Friday, September 19, 2008

On Tuesday, after school, Mayada had volleyball practice, which left me with Jeffery alone. Jeffery had a flag football game at 4:30, his first as starting quarterback, and he was incredibly excited. We rushed home to get him a snack then loaded back into the car and rushed over to the field . As I dropped him off I said,
"I have to go pick Maymay up from volleyball but we will hurry and come back as soon as we can to watch you play. Okay, kid?"
"That's Kiddo to you!" Jeffery hollered as he tumbled out of the car.
I often call them kiddo. I think this is going to work out.

Being a research assistant is turning out to be pretty hard. I need a boss to be accountable to, I think. I have never been a very good self starter. Plus, as far as the women we are calling are concerned, we're just telemarketers, and no one likes a telemarketer. We are running into lots of interesting obstacles.

Waco has been the recipient of some beautiful weather lately. A week of seventies and blustery afternoons makes me grateful for being alive. Our garden is thriving. I am blessed to live with three people who know how to love and tend a garden. It seems so easy at the farm and here in our front yard, but I'm not sure I could have done this by myself.

Two of our chickens turned out to be roosters. When we got them they were so young and scrawny it was hard to tell. We suspected, but thought that maybe there was a chance that they were just hilariously scrawny hens. However, Old Warsaw and Mr. Bultitude have blossomed into beautiful, strutting, proud roosters. We're trading them in for two more hens. Its a pity to lose animals who have already become so beloved and well named, and introducing new hens could be a little rough on our flock, but the benefits of having two more layers sort of outweigh any objections. We've only named three of our hens, and one name is in contention, so I am hoping that these new ladies show some personality (and defining traits).

This has been my first full week working all three jobs. My boss at Starbucks is becoming one of my favorite people simply for the compassion he shows for me. He has a lot of employees to keep track of but I know that he keeps me and my crazy life in mind when he makes the schedule. Today he said something along the lines of trying to give me every other morning off so that I wouldn't get burned out. It is appreciated.

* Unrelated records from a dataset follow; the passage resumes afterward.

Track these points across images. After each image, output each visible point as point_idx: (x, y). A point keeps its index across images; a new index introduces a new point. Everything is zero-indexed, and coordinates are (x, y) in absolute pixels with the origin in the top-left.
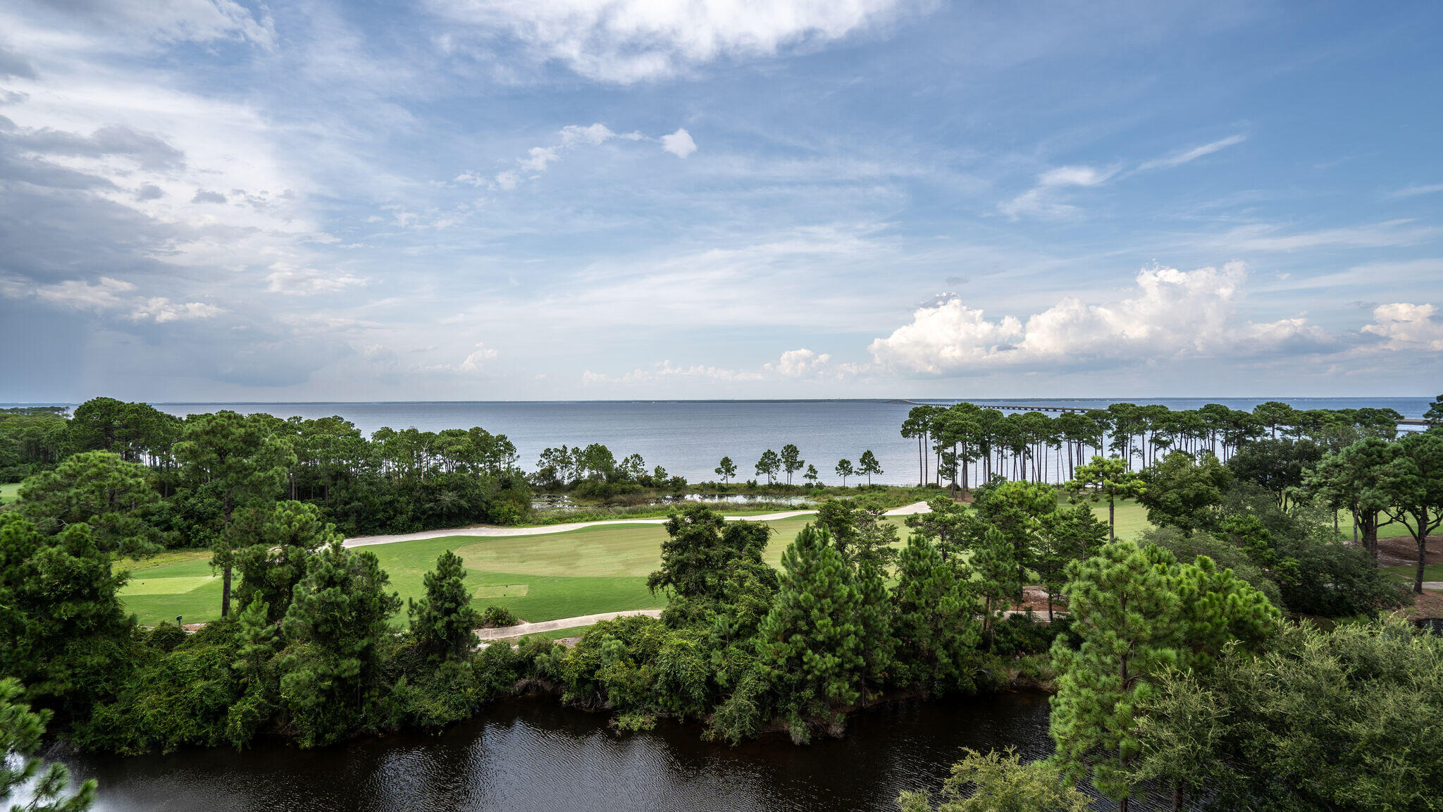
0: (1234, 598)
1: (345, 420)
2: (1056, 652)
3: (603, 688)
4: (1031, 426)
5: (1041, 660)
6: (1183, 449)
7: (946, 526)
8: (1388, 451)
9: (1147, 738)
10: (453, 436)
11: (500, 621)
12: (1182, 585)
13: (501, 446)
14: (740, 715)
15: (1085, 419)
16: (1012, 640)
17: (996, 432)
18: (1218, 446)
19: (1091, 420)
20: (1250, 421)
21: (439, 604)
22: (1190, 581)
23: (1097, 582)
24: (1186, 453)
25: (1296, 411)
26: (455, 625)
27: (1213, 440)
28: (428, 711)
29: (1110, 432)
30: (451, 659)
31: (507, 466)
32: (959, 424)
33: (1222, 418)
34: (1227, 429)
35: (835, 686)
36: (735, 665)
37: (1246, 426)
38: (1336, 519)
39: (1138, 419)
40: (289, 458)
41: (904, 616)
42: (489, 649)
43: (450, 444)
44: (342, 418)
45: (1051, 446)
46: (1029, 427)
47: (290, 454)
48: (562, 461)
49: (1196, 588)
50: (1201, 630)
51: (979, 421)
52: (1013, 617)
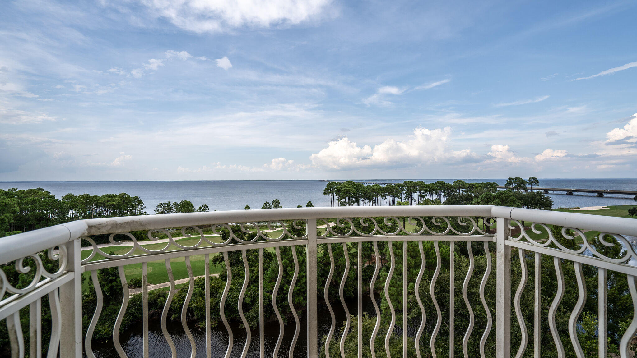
0: (442, 250)
1: (45, 190)
2: (382, 275)
3: (192, 310)
4: (375, 190)
5: (378, 282)
6: (430, 198)
7: (341, 230)
8: (492, 197)
9: (412, 302)
10: (110, 197)
11: (138, 285)
12: (425, 247)
13: (136, 202)
14: (256, 316)
15: (395, 187)
16: (368, 275)
17: (362, 193)
18: (442, 196)
19: (397, 187)
20: (452, 187)
21: (106, 278)
22: (428, 245)
23: (396, 247)
24: (431, 200)
25: (467, 184)
26: (115, 287)
27: (440, 195)
28: (100, 331)
29: (404, 192)
30: (113, 304)
31: (139, 211)
32: (347, 189)
33: (443, 187)
34: (445, 191)
35: (298, 299)
36: (254, 294)
37: (451, 189)
38: (478, 222)
39: (414, 187)
40: (14, 209)
41: (325, 268)
42: (133, 298)
43: (108, 201)
44: (43, 189)
45: (382, 198)
46: (374, 191)
47: (14, 207)
48: (168, 209)
49: (430, 247)
50: (431, 262)
51: (355, 188)
52: (368, 266)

I've been praying about telling the Boltes that I can't nanny for them for a while, at least while I am working for Baylor. Jessica really needs some extra money, and would be a prefect nanny (shes done it before for years and years) . The only thing stopping me is that I haven't worked for them for very long. I feel badly ducking out this soon.

One of the most beautiful things in my life is this: TJ walking up to me and quietly handing me a book of poetry open to the appropriate page. Charles Wright. Scar Tissue.

So, in summation, my life is good and I enjoy it.